Today’s post comes from guest author Jon Gelman from Jon Gelman, LLC – Attorney at Law.

Employers and their insurance companies are responsible for the treatment of all medical conditions that arise from an industrial accident or exposure. A recent study published by The National Council on Compensation Insurance (NCCI) concludes that costs are soaring as medical conditions become more complicated by other conditions known as comorbidity diagnoses. These conditions are frequently: obesity, hypertension, drug abuse, chronic pulmonary conditions, and diabetes.

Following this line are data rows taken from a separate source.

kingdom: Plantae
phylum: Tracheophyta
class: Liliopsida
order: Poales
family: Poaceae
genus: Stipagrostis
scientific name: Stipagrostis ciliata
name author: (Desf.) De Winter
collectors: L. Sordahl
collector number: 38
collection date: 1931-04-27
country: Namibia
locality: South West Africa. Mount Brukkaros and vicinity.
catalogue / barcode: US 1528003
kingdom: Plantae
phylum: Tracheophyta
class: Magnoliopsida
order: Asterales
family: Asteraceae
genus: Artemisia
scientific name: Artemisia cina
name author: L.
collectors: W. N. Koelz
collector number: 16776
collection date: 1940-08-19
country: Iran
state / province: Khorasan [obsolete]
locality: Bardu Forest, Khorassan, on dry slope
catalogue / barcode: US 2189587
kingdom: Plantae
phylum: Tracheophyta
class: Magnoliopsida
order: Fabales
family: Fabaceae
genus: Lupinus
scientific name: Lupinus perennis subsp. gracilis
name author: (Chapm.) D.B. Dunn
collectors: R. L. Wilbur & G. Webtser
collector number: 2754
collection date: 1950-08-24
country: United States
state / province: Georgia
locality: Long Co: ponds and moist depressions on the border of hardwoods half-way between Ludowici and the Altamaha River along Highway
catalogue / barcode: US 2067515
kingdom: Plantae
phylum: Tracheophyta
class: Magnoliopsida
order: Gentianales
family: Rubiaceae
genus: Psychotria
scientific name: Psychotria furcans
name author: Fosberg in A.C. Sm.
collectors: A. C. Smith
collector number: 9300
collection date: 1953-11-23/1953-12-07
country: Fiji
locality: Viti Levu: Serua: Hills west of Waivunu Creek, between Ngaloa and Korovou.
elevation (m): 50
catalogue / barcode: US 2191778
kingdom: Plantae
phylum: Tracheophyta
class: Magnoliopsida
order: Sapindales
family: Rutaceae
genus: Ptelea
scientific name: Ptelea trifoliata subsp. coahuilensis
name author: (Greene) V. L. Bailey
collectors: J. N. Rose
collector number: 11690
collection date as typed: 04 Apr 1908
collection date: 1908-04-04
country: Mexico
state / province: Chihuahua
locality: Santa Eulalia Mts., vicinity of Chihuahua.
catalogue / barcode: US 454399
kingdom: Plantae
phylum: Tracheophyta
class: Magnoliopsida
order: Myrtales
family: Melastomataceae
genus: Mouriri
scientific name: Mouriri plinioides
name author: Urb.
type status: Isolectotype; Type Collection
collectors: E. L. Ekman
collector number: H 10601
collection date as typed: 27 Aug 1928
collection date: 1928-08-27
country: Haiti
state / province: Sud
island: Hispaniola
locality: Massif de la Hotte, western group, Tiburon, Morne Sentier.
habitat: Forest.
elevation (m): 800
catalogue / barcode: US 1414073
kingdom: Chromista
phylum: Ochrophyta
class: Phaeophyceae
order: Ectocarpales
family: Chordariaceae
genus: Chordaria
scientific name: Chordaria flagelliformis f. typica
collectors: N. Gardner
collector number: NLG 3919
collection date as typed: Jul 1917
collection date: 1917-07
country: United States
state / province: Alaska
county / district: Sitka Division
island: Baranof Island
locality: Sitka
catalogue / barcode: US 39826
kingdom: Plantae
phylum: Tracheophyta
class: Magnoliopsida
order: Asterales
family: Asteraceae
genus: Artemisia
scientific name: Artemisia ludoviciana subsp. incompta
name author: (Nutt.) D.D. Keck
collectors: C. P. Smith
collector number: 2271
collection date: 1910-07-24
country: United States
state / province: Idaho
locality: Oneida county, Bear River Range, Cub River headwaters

While the average medical cost for a workers’ compensation claim is approximately $6,000, the medical cost of an individual claim can be a few hundred dollars or millions of dollars. In 2010, an NCCI study found that claims with an obesity comorbidity diagnosis incurred significantly higher medical costs than comparable claims without such a comorbidity diagnosis. Relative to that study, this study expands the number of comorbidities examined and provides additional information on both the types of claimants receiving comorbidity diagnoses and the types of providers submitting comorbidity diagnoses.”

KEY FINDINGS

  • The share of workers’ compensation claims with a comorbidity diagnosis nearly tripled from Accident Year 2000 to Accident Year 2009, growing from a share of 2.4% to 6.6%. Claims with a comorbidity diagnosis have about twice the medical costs of otherwise comparable claims.
  • Comorbidity diagnoses for hypertension are the most prevalent of those investigated.
  • The initial comorbidity diagnosis tends to occur early in the life of a claim.
  • Hospital and physician visits account for a majority of visits resulting in a recorded comorbidity diagnosis.
  • Only a small portion of visits result in the recording of a comorbidity diagnosis.